On the other hand he actually does have all the time in the world. After a century of being lazy he or she can still invest a century or two of being smart. Loosing a number of years is no problem when you are not on a time limit.
How? They aren't omniscient. Take a guy from the civil war area and put him
You did not finish the sentence there.
Not everyone feels the same way you do. In fact, the idea of living long enough to see everyone you can relate to die off is a pretty shitty concept to a lot of people. Especially when you factor in that, at some point, you're going to forget enough about your past self, you could make the argument you aren't even the same person, even with continuity of consciousness.
So? Seriously, why is that an issue? As long as I am alive I am alive. As I said, I would gladly accept a state of being where I live, even if my senses and even consciousness are gone. Hell, I'd gladly sign up for an eternity of torture and suffering just as long as I know it truly is eternal.
Either way, it's going to end up with life either dragging on as you notice every day or years start just kind of floating by. Boring if you're well-off, excruciating if you lack the money for leisure time. For every person who hits it big and lives it up, there's probably 100 who will slog through a menial job for the rest of their never ending lives.
But that's what we all do anyway. It's called life. You make it sound as if that sort of thing is something bad, unpleasant or undesirable. It really isn't. It's the way the world is. If you can't ever have any better, why feel bad about what you do have?
At some point, your "past self" is going to be nothing but flashbulb memories (like how I will always remember where I was when I heard about the first plane hitting the twin towers on 9/11 or how my mom remembers exactly where she was when JFK was shot). But as you care less and less about the goings-on of the short-lived little people zipping through their lives, even those are going to lose their impact.

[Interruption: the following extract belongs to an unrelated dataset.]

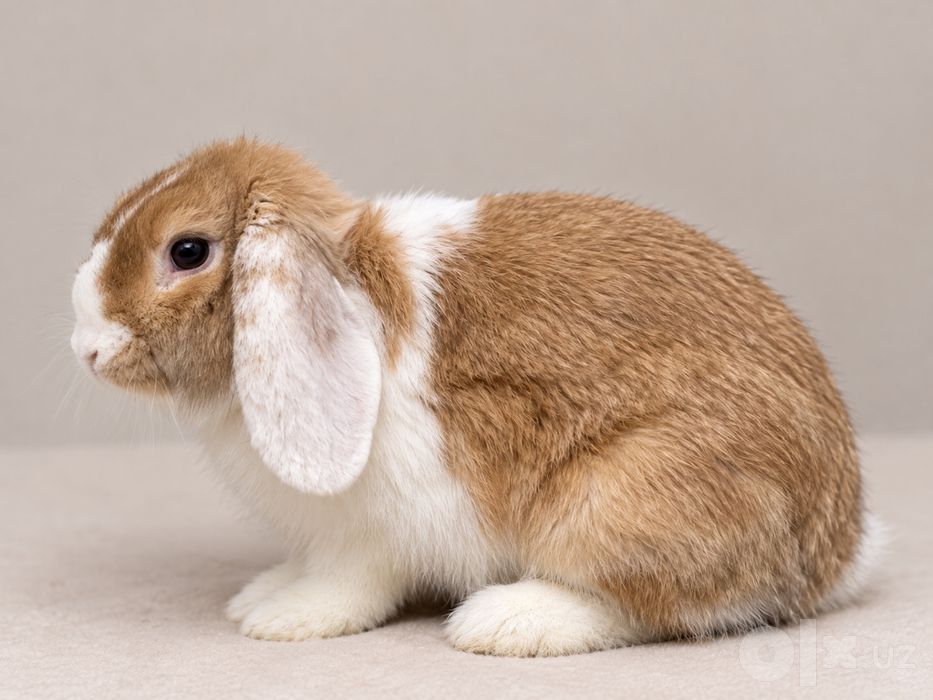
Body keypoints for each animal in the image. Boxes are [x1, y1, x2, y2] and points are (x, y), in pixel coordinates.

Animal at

So? You say this as if it has relevance.
I bring up JFK's assassination because I could see the disconnect between my mother and grand-mother. To my mother, JFK getting shot was a huge deal. My grandmother wasn't pleased about it, but her first child was born while her husband was still overseas at the end of WW2, she lived through multiple wars with propaganda video being played all the time, the cold war, and loads of other shit. So, JFK didn't mean as much to her. 9/11 barely registered. To her, it was just another group of assholes we were about to bomb into oblivion. And this was 2 years before she started her actual slide into "no fucks to give." Meanwhile, my mother doesn't rate 9/11 and the Afgan/Iraq wars all that much because she also lived through numerous wars and drills in school. Meanwhile, to my generation, 9/11 was the worst thing ever™ because many of us were in elementary school when the Berlin Wall fell.
That's strange. Interesting but newer the less strange. From my perspective all historical wars, past or present are like that. It's just the machine of politics turning its wheels as usual. That's why I am so anti interventionist, anti sanctions and anti war in general. I feel that it's all just a pointless waste of life for the sake of furthering national pride and political carriers.
That's just the way it works, aside from something affecting you personally (such as losing someone in the 9/11 attacks): we just stop giving a shit because we've seen it all before.
Yea, but again so what? You make this sound as if it were a big deal.
The immortals will not be a cohesive block according to the OP: it's available to anyone. "They" won't have power. If the wealthy decide to take this option more than the poor, your system will come into play, except that will have less to do with the immortality and more to do with who forces it on their kids. I will grant that the wealthy will have access to more loop-holes to violate their children's right to accomplish this.
People in a similar predicament tend to think the same way and band together for common good. Any immortals not screwed over by life or murdered by crowds are likely to band together if nothing else than out of a feeling of self preservation.
The "good" isn't set in stone for me. I can think of more than enough negatives to give me pause and I'm old enough to actually consider the consequences.
And those are really all I care to discuss.
It has become clear to me in the previous days that any attempts at reconciliation and explanation with the community here has failed. I have tried my best. I really have. I pored my heart out trying. But it was all for nothing.
You win. There, I have said it.
Now there is only one thing left to do. Let us see if I can sum up the strength needed to end things once and for all.